New Delhi: The national capital on Wednesday (May 19, 2021) received 60 mm rainfall till 8:30 pm, which is the highest 24-hour precipitation in May in over 35 years, leading to waterlogging in various parts of Delhi.
As per India Meteorological Department, the heavy rainfall in Delhi was an impact of cyclonic storm ‘Tauktae’ and western disturbance. The overnight rainfall has led to waterlogging in various parts of the national capital.
“The rainfall in Delhi, Uttar Pradesh, northern Rajasthan, Himachal Pradesh and Uttarakhand on Wednesday is a result of interaction between the remnant of the cyclonic storm “Tauktae” and a Western Disturbance,” the IMD said.
#WATCH | Vehicular movement affected following heavy rainfall causing waterlogging in parts of Delhi.
Visuals from Dhaula Kuan area pic.twitter.com/kgnWigAFqV
— ANI (@ANI) May 20, 2021
Delhi’s temperature also dipped to 23.8 degrees Celsius on Wednesday, which is 16 notches below normal and the lowest for May since 1951.
“The Safdarjung Observatory recorded 60 mm rainfall between 8:30 am and 8:30 pm,” the IMD said.
“There has been more rain after 8:30 pm.

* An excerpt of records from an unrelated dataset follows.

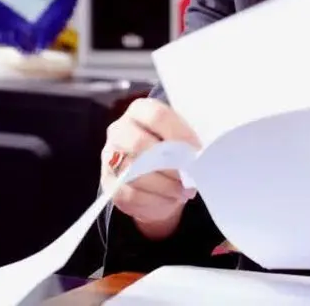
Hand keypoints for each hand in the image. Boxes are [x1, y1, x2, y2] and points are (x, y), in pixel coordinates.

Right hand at [101, 98, 200, 239]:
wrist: (153, 176)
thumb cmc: (171, 150)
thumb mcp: (180, 137)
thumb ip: (186, 139)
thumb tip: (200, 153)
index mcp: (139, 110)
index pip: (157, 116)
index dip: (180, 134)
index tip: (198, 151)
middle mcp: (119, 130)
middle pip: (140, 144)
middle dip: (171, 163)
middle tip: (190, 174)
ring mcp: (110, 157)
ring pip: (135, 173)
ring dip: (166, 185)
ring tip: (185, 190)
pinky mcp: (109, 184)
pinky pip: (131, 194)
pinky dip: (155, 200)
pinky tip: (171, 198)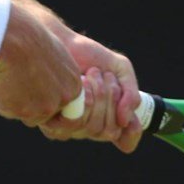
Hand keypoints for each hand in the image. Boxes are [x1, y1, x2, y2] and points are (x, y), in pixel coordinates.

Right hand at [0, 6, 82, 126]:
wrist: (7, 36)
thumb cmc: (24, 34)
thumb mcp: (50, 50)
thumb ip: (52, 70)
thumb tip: (41, 79)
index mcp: (73, 82)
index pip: (61, 100)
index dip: (43, 93)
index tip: (28, 82)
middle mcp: (63, 98)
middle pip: (44, 111)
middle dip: (28, 102)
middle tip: (11, 83)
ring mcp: (44, 107)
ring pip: (26, 115)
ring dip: (12, 103)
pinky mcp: (23, 112)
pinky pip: (6, 111)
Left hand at [35, 30, 143, 152]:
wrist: (63, 43)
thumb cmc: (92, 58)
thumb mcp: (121, 70)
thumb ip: (131, 94)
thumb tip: (126, 120)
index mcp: (109, 118)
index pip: (126, 140)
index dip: (131, 133)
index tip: (130, 118)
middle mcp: (90, 128)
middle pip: (110, 132)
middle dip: (113, 99)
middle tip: (107, 76)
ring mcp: (71, 129)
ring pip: (94, 129)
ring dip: (100, 97)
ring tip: (93, 74)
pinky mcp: (52, 124)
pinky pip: (75, 125)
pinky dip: (85, 101)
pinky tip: (81, 83)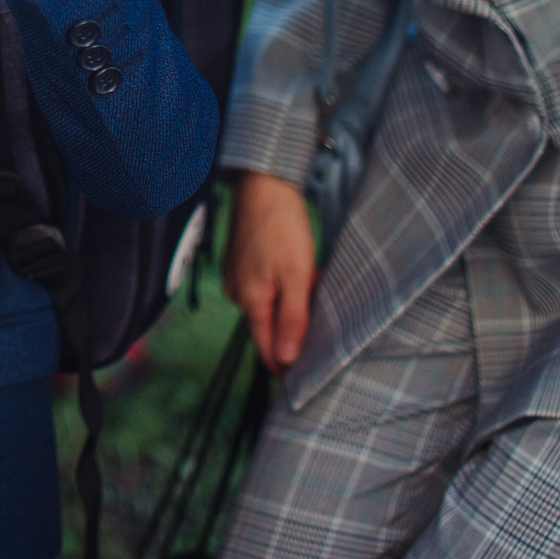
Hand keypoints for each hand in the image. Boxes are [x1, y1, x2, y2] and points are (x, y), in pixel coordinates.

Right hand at [225, 170, 316, 369]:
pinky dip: (284, 285)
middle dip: (295, 328)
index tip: (308, 377)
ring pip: (268, 304)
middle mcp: (238, 293)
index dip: (286, 367)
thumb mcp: (296, 275)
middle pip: (268, 327)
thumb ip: (292, 319)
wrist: (263, 181)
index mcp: (251, 301)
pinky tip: (301, 268)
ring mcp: (237, 275)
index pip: (266, 350)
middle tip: (323, 315)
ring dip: (292, 302)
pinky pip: (264, 285)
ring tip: (316, 281)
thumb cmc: (280, 225)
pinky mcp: (241, 261)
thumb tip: (286, 360)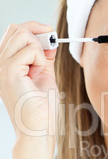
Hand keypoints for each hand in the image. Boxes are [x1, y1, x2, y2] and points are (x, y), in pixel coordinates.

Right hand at [0, 22, 57, 139]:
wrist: (38, 130)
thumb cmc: (42, 109)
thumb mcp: (44, 75)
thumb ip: (44, 57)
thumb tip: (49, 39)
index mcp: (6, 64)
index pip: (14, 32)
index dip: (34, 28)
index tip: (51, 35)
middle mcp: (0, 64)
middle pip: (16, 28)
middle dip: (39, 32)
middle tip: (50, 49)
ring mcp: (2, 67)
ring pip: (22, 34)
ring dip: (39, 48)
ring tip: (40, 68)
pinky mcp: (9, 72)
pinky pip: (29, 49)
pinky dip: (41, 59)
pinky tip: (38, 73)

So, the record has already been broken,” said R K Jenamani, senior scientist, national weather forecasting center.
“May remains generally dry. Normally, Delhi gets a maximum of 30 mm or 40 mm (24-hour rainfall) in this month. The rain lasts only an hour or less. But this is a completely different system coming from the Arabian Sea and meeting with a Western Disturbance. Because the feature is rarest, so crossing 60 mm is no surprise,” he said.
Heavy rainfall triggers waterlogging in parts of Delhi; visuals from near Supreme Court and Bhairon temple in the National Capital pic.twitter.com/w3QNHgFEdA
— ANI (@ANI) May 20, 2021
Earlier, the India Meteorological Department had issued an orange alert for Delhi, predicting “heavy” to “very heavy” rainfall in parts of the capital with winds gusting up to 60 kilometers per hour.
“Possibility of heavy to very heavy rainfall at isolated places” as a result of interaction between the remnant of cyclonic storm Tauktae and a Western Disturbance, the IMD said.
Delhi recorded its air quality in the ‘satisfactory’ category for the second consecutive day on Wednesday due to rainfall and strong winds, according to Central Pollution Control Board data.
The city had recorded a 24-hour average air quality index (AQI) of 78 on Wednesday. It was 93 on Tuesday.
An AQI between 201 and 300 is considered poor, 301-400 very poor and 401-500 severe, while an AQI above 500 falls in the severe plus category.